◆ JOB
Edit the listing from the line with "produced. We were weighing our mortality to" up to and including the line with "acceptability. Responses indicate a slight" so that "predator attacks" reads "predator raids" and nothing else changes. Return only those lines.

*** DATA ***

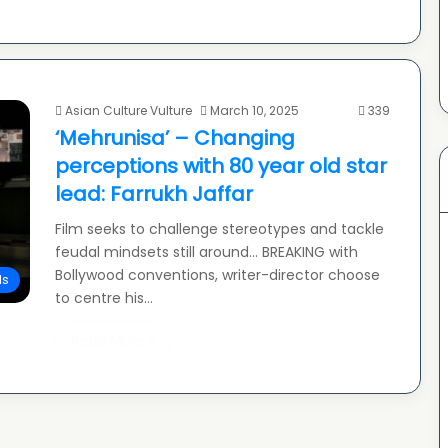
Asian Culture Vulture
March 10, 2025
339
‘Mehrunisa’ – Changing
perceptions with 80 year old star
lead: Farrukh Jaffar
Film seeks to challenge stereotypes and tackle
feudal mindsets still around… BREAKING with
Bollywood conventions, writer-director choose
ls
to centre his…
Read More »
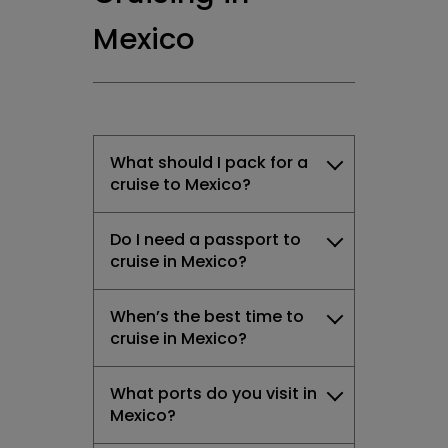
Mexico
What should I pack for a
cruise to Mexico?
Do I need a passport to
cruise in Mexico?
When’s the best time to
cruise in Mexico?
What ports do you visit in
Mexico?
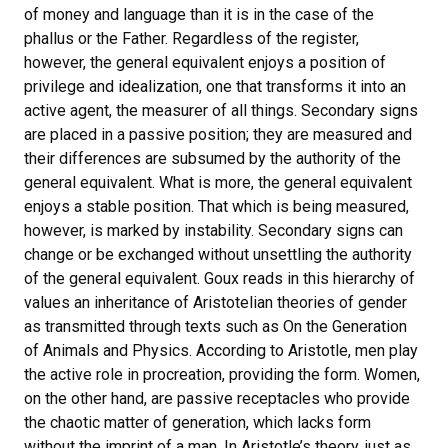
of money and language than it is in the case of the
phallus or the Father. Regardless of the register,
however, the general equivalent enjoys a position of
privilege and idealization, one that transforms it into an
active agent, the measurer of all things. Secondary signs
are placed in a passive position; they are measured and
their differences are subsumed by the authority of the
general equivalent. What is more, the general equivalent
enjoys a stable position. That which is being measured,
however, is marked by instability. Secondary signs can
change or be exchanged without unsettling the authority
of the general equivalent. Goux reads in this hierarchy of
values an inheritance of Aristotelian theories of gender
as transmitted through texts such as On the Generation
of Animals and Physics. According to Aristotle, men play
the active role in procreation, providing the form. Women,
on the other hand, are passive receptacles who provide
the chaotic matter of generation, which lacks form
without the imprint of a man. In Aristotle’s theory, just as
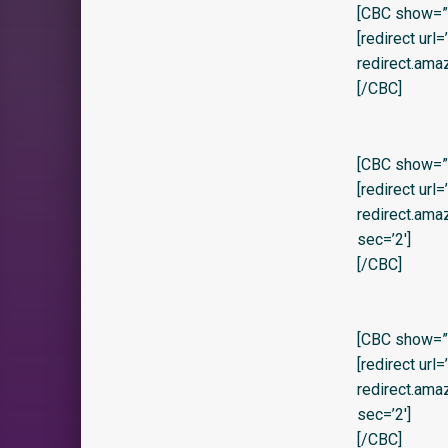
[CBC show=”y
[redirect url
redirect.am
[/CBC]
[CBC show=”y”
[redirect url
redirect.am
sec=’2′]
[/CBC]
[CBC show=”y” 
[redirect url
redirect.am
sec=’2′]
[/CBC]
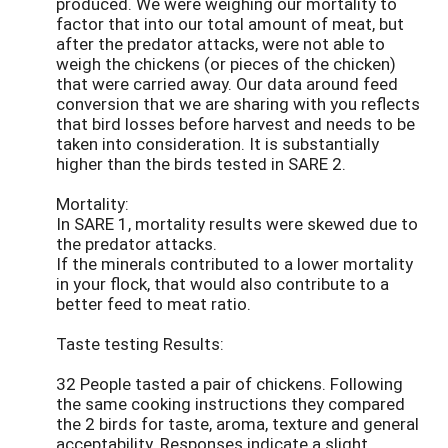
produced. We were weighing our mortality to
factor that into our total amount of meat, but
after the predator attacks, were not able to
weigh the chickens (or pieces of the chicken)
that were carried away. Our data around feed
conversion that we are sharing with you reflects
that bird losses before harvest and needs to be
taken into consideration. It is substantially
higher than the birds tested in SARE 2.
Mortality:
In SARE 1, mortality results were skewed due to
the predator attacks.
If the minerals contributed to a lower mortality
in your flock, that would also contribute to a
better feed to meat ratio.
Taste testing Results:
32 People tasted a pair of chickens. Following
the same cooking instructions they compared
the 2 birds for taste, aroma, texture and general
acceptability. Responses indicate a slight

*** End of DATA ***
*** DATA ***

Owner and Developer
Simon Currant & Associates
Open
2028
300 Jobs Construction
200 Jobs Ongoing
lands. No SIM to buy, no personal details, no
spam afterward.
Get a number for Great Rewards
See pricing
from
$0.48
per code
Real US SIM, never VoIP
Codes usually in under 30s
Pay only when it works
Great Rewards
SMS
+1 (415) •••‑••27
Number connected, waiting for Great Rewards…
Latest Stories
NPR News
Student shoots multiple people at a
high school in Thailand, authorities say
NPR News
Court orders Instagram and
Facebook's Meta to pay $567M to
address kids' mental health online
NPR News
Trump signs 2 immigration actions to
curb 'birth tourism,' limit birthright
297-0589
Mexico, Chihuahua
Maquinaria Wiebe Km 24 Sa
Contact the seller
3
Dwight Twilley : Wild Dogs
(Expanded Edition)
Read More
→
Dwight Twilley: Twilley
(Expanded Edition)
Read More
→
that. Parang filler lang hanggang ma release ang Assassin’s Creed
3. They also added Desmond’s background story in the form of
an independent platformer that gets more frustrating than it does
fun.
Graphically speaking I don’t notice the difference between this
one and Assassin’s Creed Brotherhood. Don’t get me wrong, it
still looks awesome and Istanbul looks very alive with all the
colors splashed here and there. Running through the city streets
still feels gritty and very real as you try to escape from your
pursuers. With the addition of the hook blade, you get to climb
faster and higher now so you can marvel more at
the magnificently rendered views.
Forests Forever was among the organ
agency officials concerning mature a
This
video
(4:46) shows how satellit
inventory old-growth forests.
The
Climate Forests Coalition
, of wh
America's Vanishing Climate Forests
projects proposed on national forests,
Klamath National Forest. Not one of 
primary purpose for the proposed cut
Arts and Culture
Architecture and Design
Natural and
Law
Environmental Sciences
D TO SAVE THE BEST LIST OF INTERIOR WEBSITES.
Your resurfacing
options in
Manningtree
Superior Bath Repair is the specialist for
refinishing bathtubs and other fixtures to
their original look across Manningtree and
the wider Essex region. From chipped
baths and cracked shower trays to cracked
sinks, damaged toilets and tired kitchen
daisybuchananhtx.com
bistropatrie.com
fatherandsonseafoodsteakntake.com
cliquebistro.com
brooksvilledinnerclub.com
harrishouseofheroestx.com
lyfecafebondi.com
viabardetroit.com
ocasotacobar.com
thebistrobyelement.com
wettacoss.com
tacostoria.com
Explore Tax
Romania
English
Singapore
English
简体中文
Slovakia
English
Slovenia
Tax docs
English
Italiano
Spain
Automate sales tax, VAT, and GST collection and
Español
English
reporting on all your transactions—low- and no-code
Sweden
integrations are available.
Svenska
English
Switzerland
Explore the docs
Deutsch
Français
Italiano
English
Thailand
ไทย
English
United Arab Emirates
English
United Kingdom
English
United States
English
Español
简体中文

*** End of DATA ***

◆ ANSWER TO THE EXERCISE
produced. We were weighing our mortality to
factor that into our total amount of meat, but
after the predator raids, were not able to
weigh the chickens (or pieces of the chicken)
that were carried away. Our data around feed
conversion that we are sharing with you reflects
that bird losses before harvest and needs to be
taken into consideration. It is substantially
higher than the birds tested in SARE 2.
Mortality:
In SARE 1, mortality results were skewed due to
the predator raids.
If the minerals contributed to a lower mortality
in your flock, that would also contribute to a
better feed to meat ratio.
Taste testing Results:
32 People tasted a pair of chickens. Following
the same cooking instructions they compared
the 2 birds for taste, aroma, texture and general
acceptability. Responses indicate a slight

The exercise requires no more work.